I appreciate your clarification. I was simply operating on the original quote. The first example is one who has never known. The second is one who has accepted. The third is - "But if you are a friend who knew my wife and were her friend once but then later rejected her, I cannot be your friend." How it states here is quite different from your clarification, so I accept the clarification. I honestly don't know of too many people who are seriosly apostate as you define. I believe that there may be some who appear to be this way, but whether they actually truly believe that in their heart is another story. Look at someone who claims to be an atheist. How many really, really are? Is it a waste of our time to befriend them? Can we show a Christ-like example to this sort and perhaps win them, not by words, but by example? Look at all of the comments that were posted. Do you think that they understand the quote as you do? I mean no disrespect here, but we need honesty in thinking and honesty in ourselves today, as well as open discussion.

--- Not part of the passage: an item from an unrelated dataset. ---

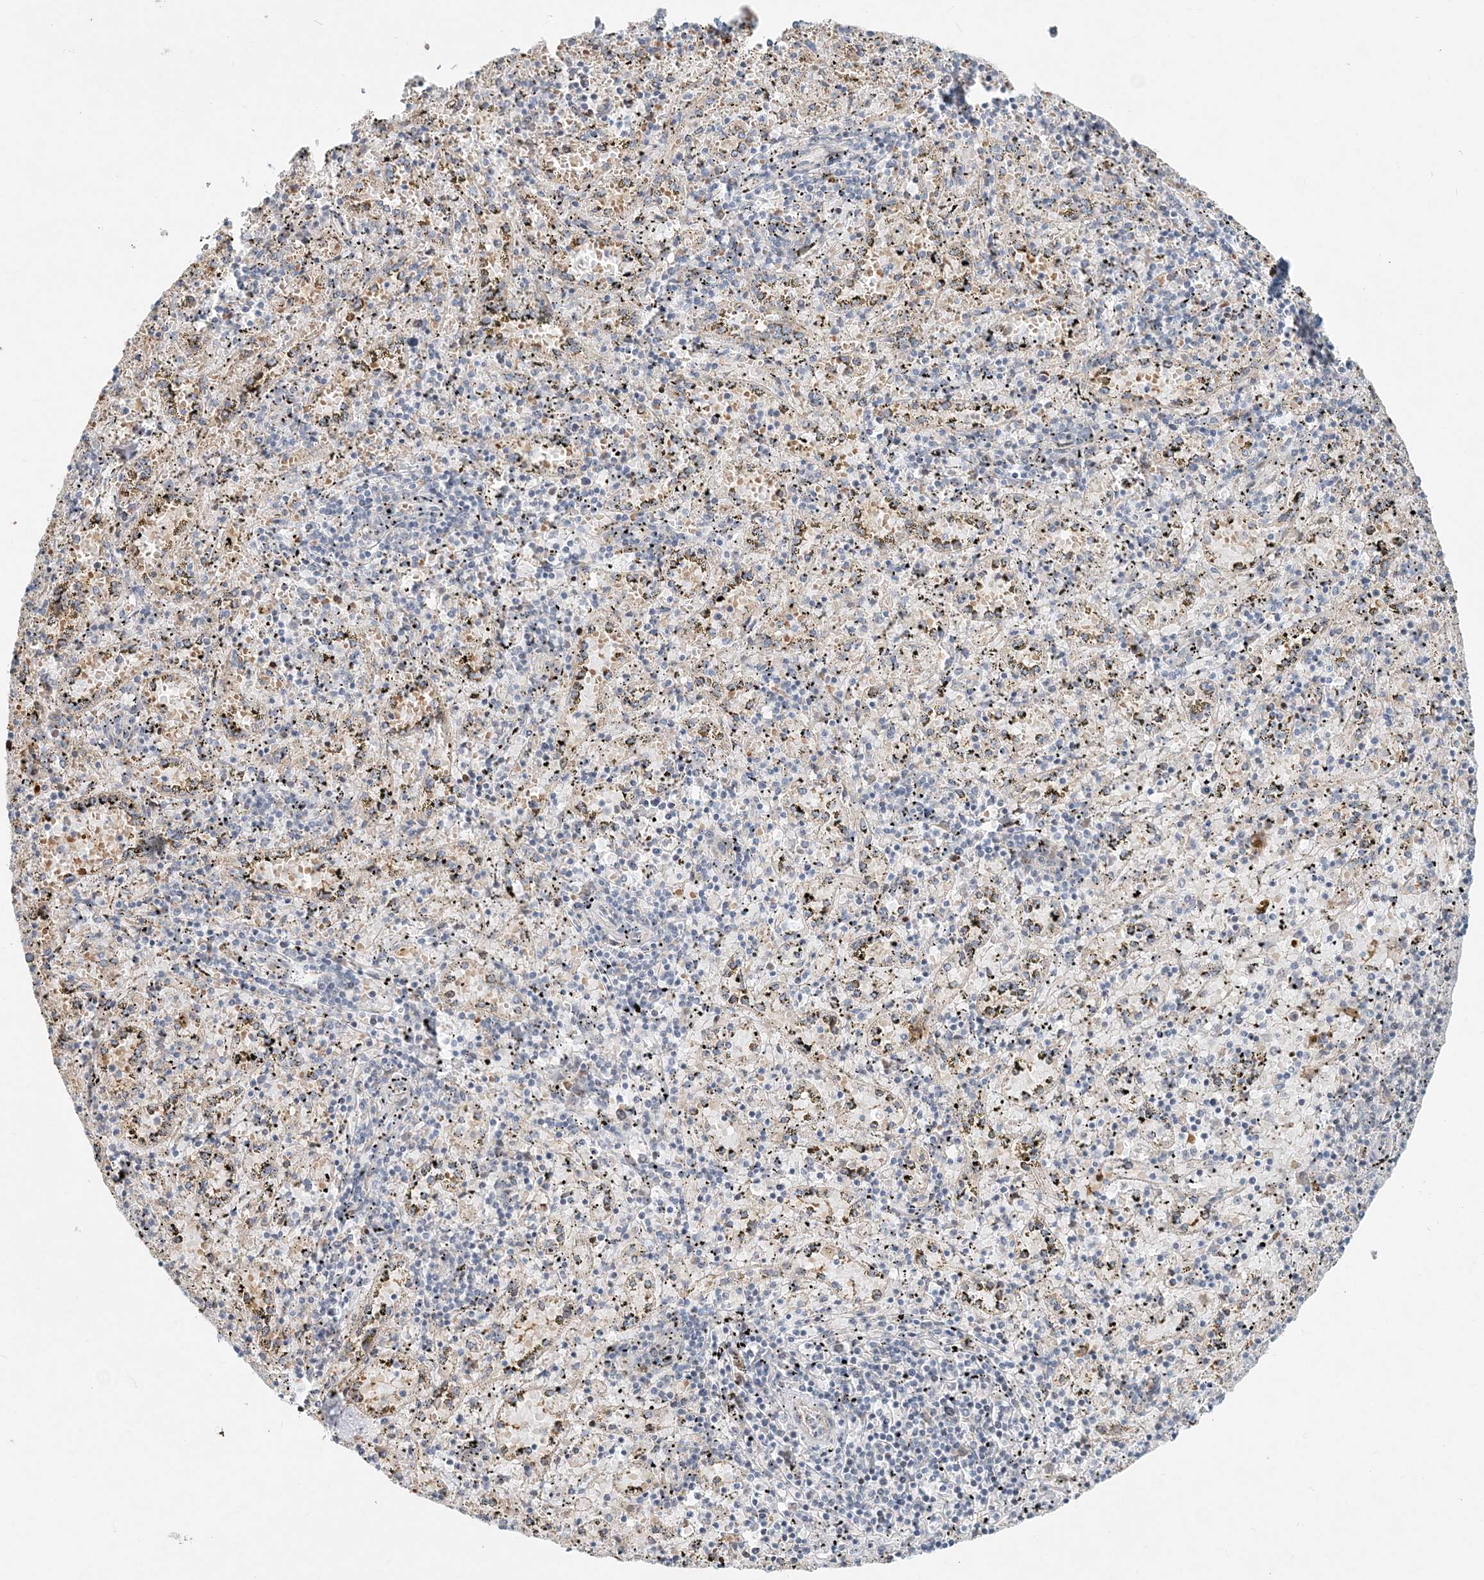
{"staining": {"intensity": "negative", "quantity": "none", "location": "none"}, "tissue": "spleen", "cell_type": "Cells in red pulp", "image_type": "normal", "snomed": [{"axis": "morphology", "description": "Normal tissue, NOS"}, {"axis": "topography", "description": "Spleen"}], "caption": "Immunohistochemistry (IHC) histopathology image of benign human spleen stained for a protein (brown), which reveals no expression in cells in red pulp. The staining is performed using DAB (3,3'-diaminobenzidine) brown chromogen with nuclei counter-stained in using hematoxylin.", "gene": "CXXC5", "patient": {"sex": "male", "age": 11}}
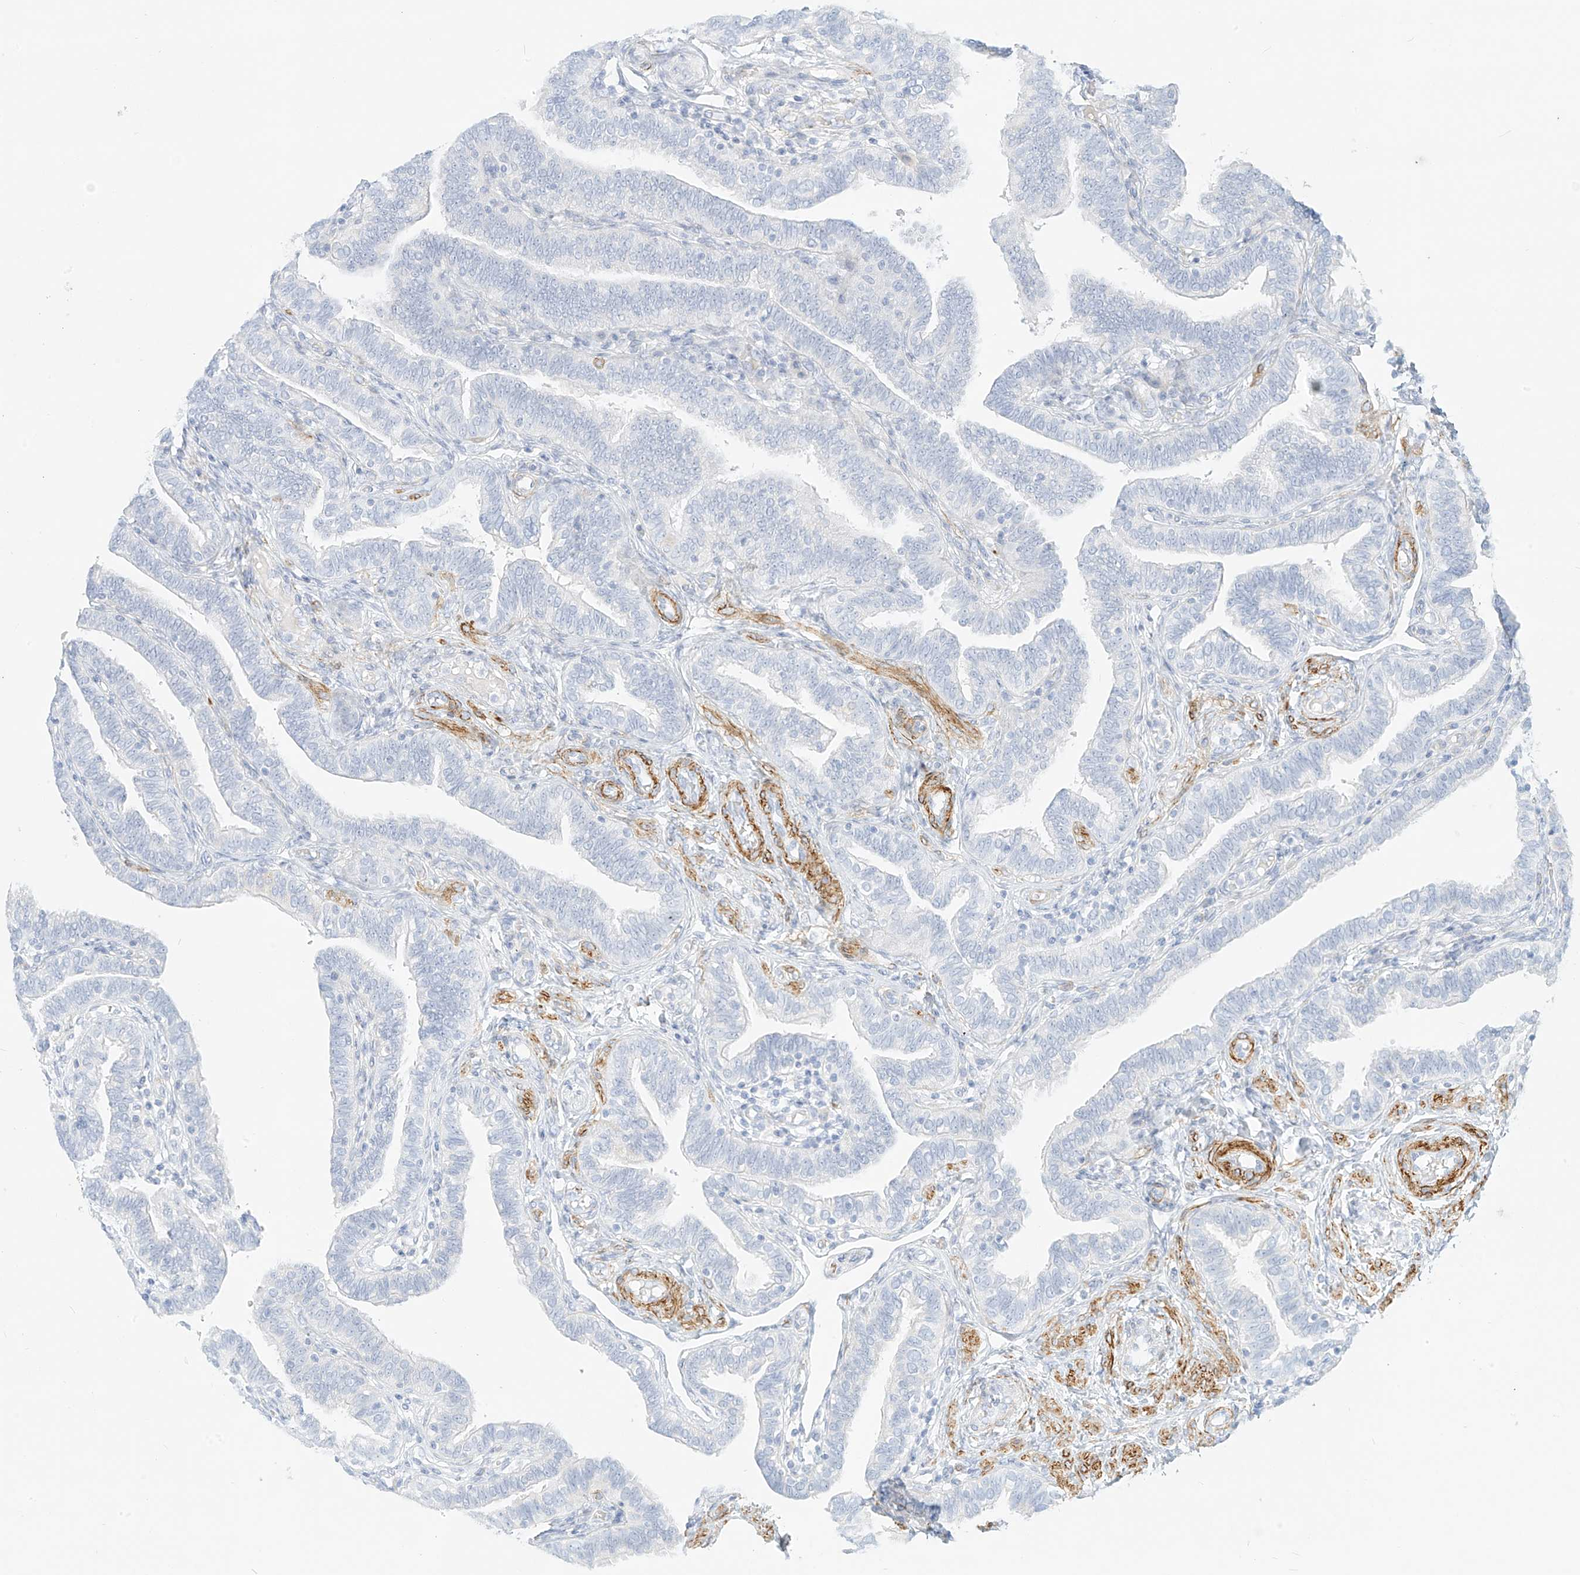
{"staining": {"intensity": "negative", "quantity": "none", "location": "none"}, "tissue": "fallopian tube", "cell_type": "Glandular cells", "image_type": "normal", "snomed": [{"axis": "morphology", "description": "Normal tissue, NOS"}, {"axis": "topography", "description": "Fallopian tube"}], "caption": "High power microscopy micrograph of an immunohistochemistry (IHC) histopathology image of benign fallopian tube, revealing no significant positivity in glandular cells.", "gene": "ST3GAL5", "patient": {"sex": "female", "age": 39}}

I think the other commentors (me being one) understand what Keith is saying, because we didn't just happen across the site. This is part of a larger conversation. Your query and his clarification will certainly help other casual drop-ins.
Let me share with you my thinking in regards to Christian witness. As Christians, we are commissioned to win souls for Christ. I don't think anyone who truly professes would disagree with that. But how do the vast majority try to implement this? They invite sinners to church. They do not attempt true friendship. They merely invite them to church. Oh, they shake hands with them, smile, pat them on the back - but where are they the rest of the time? Where are they when that individual needs a true friend - when he's down, when he's drinking his pain away, when he longs for someone to talk to about his problems - where are they then? And sadly, when he attempts to make contact with them - what do they do? They invite him to church. Here's a challenge for you. What would happen if 10 people from your church would find someone who is a sinner and "adopt" them - be a true friend - have him over for meal, genuinely and consistently, bake him a cake by surprise and take it to him, listen to his problems and attempt to give good advice. Offer to mow his grass when he is so depressed he can't keep things up, help him locate work when he is unemployed by using your contacts -do all of this, and never discuss him going to your church. How many of these adoptees might gain an interest in spiritual things by your example? I think that is what God would love to work with through the Holy Spirit. It's His Spirit within us that moves souls, and I sincerely hope that we all feel His power within our hearts, for if we don't, we need to do a serious checkup as to why. I appreciate your forum.
Sure Rick that's exactly how I feel about friendship with unbelievers... (which is not what the article is about). You are right on regarding unbelievers.